> DESKRIPSI TUGAS: Menurut teks tentang perlindungan buruh migran di bawah, UU Perlindungan yang baru menghadirkan layanan terpadu satu atap di tingkat mana saja? Sebutkan semuanya.

> TEKS BACAAN:
══════

Desentralisasi Perlindungan Buruh Migran
PENANTIAN dan perjuangan panjang buruh migran akan hadirnya kebijakan baru tata kelola migrasi yang berbasis pada penghormatan hak asasi manusia (HAM) tampak di ujung mata. Dengan pengesahan UU tentang Perlindungan Pekerja Migran pada 25 Oktober lalu yang merevisi UU No 39/2004 yang tidak berpihak kepada buruh migran, era baru perlindungan yang lebih tulus dan komprehensif menjadi harapan kita semua.
Desentralisasi perlindungan buruh migran menjadi salah satu isu utama yang diregulasi ulang. Harapannya, negara bisa hadir hingga ke rumah buruh migran. Pejabat daerah semestinya menyambut sungguh-sungguh UU Perlindungan Buruh Migran yang baru tersebut.
Selama ini eksploitasi terhadap buruh migran yang jamak terjadi sesungguhnya akibat dari adanya monopoli peran para pengambil keuntungan secara brutal dan sewenang-wenang dalam penempatan buruh migran. Sehingga buruh migran tak lebih dari sekadar komoditas yang tidak memiliki sisi manusiawi. Itu semua terjadi karena UU yang lama terkesan memberi ruang secara legal untuk terjadinya monopoli dan eksploitasi. Ruang tersebut melalui UU Perlindungan yang baru telah dipersempit dengan menghadirkan layanan terpadu satu atap di tingkat provinsi dan kabupaten, bahkan desa. Membangunkan Pemda Dalam UU Perlindungan yang baru, pemda dituntut berperan secara aktif untuk melindungi buruh migran. Dalam ketentuan pasal 40 secara eksplisit diatur tentang tanggung jawab pemprov yang meliputi; a) Menyelenggarakan pendidikan dan pelatihan kerja; b) Mengurus kepulangan pekerja migran Indonesia dalam hal terjadi peperangan, bencana alam, wabah penyakit, deportasi, dan ketika pekerja migran Indonesia menghadapi masalah; c) Menerbitkan izin perusahaan penempatan dan melaporkan hasil evaluasi terhadap kinerja perusahaan secara berjenjang dan periodik kepada menteri; d) Menyediakan pos bantuan, pelayanan pemulangan, dan pemberangkatan; e) Menyediakan dan memfasilitasi pelatihan vokasi calon pekerja migran yang anggarannya dari fungsi pendidikan; f) Mengatur, membina, melaksanakan, dan mengawasi penyelenggaraan penempatan pekerja migran; serta g) Membentuk layanan terpadu satu atap penempatan dan perlindungan pekerja migran Indonesia.

══════

> BLOK DATA:
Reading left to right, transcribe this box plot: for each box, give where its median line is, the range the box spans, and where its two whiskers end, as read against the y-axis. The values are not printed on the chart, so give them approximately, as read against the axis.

══════

> HASIL TUGAS: Provinsi, kabupaten, dan desa.